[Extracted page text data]
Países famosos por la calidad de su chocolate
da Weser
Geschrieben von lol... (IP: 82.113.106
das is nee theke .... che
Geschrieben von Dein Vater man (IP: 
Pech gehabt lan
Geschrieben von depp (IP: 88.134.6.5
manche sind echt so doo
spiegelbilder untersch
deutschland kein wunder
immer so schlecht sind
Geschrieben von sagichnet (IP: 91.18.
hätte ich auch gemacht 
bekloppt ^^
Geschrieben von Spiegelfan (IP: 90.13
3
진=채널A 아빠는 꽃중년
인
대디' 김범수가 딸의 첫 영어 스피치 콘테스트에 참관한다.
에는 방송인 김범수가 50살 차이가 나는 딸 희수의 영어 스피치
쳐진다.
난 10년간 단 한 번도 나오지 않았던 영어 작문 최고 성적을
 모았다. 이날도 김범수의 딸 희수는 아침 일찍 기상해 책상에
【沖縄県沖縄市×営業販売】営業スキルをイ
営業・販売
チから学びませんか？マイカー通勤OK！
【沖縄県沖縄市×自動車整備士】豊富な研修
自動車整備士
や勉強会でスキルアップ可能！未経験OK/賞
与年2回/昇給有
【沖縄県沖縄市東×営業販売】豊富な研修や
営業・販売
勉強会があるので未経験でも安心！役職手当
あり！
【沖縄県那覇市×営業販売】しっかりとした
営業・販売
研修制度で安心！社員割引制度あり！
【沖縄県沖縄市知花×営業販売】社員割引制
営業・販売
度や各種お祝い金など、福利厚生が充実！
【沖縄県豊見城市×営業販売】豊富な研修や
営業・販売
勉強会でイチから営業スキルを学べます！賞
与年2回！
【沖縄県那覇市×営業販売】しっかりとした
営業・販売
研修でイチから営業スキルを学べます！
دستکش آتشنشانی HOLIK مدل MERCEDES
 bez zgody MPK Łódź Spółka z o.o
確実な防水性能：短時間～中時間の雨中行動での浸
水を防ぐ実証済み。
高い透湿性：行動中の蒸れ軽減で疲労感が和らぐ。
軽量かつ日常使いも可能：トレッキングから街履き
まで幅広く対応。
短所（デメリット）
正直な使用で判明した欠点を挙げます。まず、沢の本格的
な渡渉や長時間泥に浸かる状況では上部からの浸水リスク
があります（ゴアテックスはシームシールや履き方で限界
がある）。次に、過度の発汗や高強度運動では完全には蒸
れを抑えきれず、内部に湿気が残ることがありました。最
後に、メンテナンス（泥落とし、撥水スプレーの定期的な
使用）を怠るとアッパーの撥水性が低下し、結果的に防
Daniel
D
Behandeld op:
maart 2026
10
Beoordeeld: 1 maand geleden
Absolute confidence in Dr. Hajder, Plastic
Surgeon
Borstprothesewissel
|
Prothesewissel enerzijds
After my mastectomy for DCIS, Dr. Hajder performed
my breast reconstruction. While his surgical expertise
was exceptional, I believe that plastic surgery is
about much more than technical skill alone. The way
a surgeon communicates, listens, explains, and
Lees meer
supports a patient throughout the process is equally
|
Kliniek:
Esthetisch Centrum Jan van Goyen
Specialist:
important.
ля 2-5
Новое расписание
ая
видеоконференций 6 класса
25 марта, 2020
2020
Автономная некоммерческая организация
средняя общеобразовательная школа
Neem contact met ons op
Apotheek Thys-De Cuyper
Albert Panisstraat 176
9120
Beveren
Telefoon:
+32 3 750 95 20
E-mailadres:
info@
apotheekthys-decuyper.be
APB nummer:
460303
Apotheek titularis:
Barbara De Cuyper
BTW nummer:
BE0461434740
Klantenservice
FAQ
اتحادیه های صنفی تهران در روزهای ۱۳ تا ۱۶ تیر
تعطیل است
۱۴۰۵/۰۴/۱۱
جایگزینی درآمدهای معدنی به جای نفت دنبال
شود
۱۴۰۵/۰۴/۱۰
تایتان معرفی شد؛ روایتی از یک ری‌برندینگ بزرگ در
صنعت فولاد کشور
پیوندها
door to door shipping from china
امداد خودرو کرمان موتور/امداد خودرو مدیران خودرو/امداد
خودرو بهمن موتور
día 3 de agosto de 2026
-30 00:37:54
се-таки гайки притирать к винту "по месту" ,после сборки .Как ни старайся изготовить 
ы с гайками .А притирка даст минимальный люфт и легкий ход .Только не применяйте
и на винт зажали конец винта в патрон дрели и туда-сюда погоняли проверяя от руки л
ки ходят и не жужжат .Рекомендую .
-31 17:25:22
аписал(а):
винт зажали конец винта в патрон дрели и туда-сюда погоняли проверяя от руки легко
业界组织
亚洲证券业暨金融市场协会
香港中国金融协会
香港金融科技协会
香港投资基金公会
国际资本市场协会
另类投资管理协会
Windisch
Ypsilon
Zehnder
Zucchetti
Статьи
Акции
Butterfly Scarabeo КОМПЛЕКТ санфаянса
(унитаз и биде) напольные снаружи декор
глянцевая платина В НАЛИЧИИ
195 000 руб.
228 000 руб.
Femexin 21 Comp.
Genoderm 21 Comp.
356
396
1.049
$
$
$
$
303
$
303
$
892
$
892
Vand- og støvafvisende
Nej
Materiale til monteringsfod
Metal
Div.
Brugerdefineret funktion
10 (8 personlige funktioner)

> **PROBLEM STATEMENT**
Could you restate every entry above word for word?

> **ANSWER BOX**
Países famosos por la calidad de su chocolate
da Weser
Geschrieben von lol... (IP: 82.113.106
das is nee theke .... che
Geschrieben von Dein Vater man (IP: 
Pech gehabt lan
Geschrieben von depp (IP: 88.134.6.5
manche sind echt so doo
spiegelbilder untersch
deutschland kein wunder
immer so schlecht sind
Geschrieben von sagichnet (IP: 91.18.
hätte ich auch gemacht 
bekloppt ^^
Geschrieben von Spiegelfan (IP: 90.13
3
진=채널A 아빠는 꽃중년
인
대디' 김범수가 딸의 첫 영어 스피치 콘테스트에 참관한다.
에는 방송인 김범수가 50살 차이가 나는 딸 희수의 영어 스피치
쳐진다.
난 10년간 단 한 번도 나오지 않았던 영어 작문 최고 성적을
 모았다. 이날도 김범수의 딸 희수는 아침 일찍 기상해 책상에
【沖縄県沖縄市×営業販売】営業スキルをイ
営業・販売
チから学びませんか？マイカー通勤OK！
【沖縄県沖縄市×自動車整備士】豊富な研修
自動車整備士
や勉強会でスキルアップ可能！未経験OK/賞
与年2回/昇給有
【沖縄県沖縄市東×営業販売】豊富な研修や
営業・販売
勉強会があるので未経験でも安心！役職手当
あり！
【沖縄県那覇市×営業販売】しっかりとした
営業・販売
研修制度で安心！社員割引制度あり！
【沖縄県沖縄市知花×営業販売】社員割引制
営業・販売
度や各種お祝い金など、福利厚生が充実！
【沖縄県豊見城市×営業販売】豊富な研修や
営業・販売
勉強会でイチから営業スキルを学べます！賞
与年2回！
【沖縄県那覇市×営業販売】しっかりとした
営業・販売
研修でイチから営業スキルを学べます！
دستکش آتشنشانی HOLIK مدل MERCEDES
 bez zgody MPK Łódź Spółka z o.o
確実な防水性能：短時間～中時間の雨中行動での浸
水を防ぐ実証済み。
高い透湿性：行動中の蒸れ軽減で疲労感が和らぐ。
軽量かつ日常使いも可能：トレッキングから街履き
まで幅広く対応。
短所（デメリット）
正直な使用で判明した欠点を挙げます。まず、沢の本格的
な渡渉や長時間泥に浸かる状況では上部からの浸水リスク
があります（ゴアテックスはシームシールや履き方で限界
がある）。次に、過度の発汗や高強度運動では完全には蒸
れを抑えきれず、内部に湿気が残ることがありました。最
後に、メンテナンス（泥落とし、撥水スプレーの定期的な
使用）を怠るとアッパーの撥水性が低下し、結果的に防
Daniel
D
Behandeld op:
maart 2026
10
Beoordeeld: 1 maand geleden
Absolute confidence in Dr. Hajder, Plastic
Surgeon
Borstprothesewissel
|
Prothesewissel enerzijds
After my mastectomy for DCIS, Dr. Hajder performed
my breast reconstruction. While his surgical expertise
was exceptional, I believe that plastic surgery is
about much more than technical skill alone. The way
a surgeon communicates, listens, explains, and
Lees meer
supports a patient throughout the process is equally
|
Kliniek:
Esthetisch Centrum Jan van Goyen
Specialist:
important.
ля 2-5
Новое расписание
ая
видеоконференций 6 класса
25 марта, 2020
2020
Автономная некоммерческая организация
средняя общеобразовательная школа
Neem contact met ons op
Apotheek Thys-De Cuyper
Albert Panisstraat 176
9120
Beveren
Telefoon:
+32 3 750 95 20
E-mailadres:
info@
apotheekthys-decuyper.be
APB nummer:
460303
Apotheek titularis:
Barbara De Cuyper
BTW nummer:
BE0461434740
Klantenservice
FAQ
اتحادیه های صنفی تهران در روزهای ۱۳ تا ۱۶ تیر
تعطیل است
۱۴۰۵/۰۴/۱۱
جایگزینی درآمدهای معدنی به جای نفت دنبال
شود
۱۴۰۵/۰۴/۱۰
تایتان معرفی شد؛ روایتی از یک ری‌برندینگ بزرگ در
صنعت فولاد کشور
پیوندها
door to door shipping from china
امداد خودرو کرمان موتور/امداد خودرو مدیران خودرو/امداد
خودرو بهمن موتور
día 3 de agosto de 2026
-30 00:37:54
се-таки гайки притирать к винту "по месту" ,после сборки .Как ни старайся изготовить 
ы с гайками .А притирка даст минимальный люфт и легкий ход .Только не применяйте
и на винт зажали конец винта в патрон дрели и туда-сюда погоняли проверяя от руки л
ки ходят и не жужжат .Рекомендую .
-31 17:25:22
аписал(а):
винт зажали конец винта в патрон дрели и туда-сюда погоняли проверяя от руки легко
业界组织
亚洲证券业暨金融市场协会
香港中国金融协会
香港金融科技协会
香港投资基金公会
国际资本市场协会
另类投资管理协会
Windisch
Ypsilon
Zehnder
Zucchetti
Статьи
Акции
Butterfly Scarabeo КОМПЛЕКТ санфаянса
(унитаз и биде) напольные снаружи декор
глянцевая платина В НАЛИЧИИ
195 000 руб.
228 000 руб.
Femexin 21 Comp.
Genoderm 21 Comp.
356
396
1.049
$
$
$
$
303
$
303
$
892
$
892
Vand- og støvafvisende
Nej
Materiale til monteringsfod
Metal
Div.
Brugerdefineret funktion
10 (8 personlige funktioner)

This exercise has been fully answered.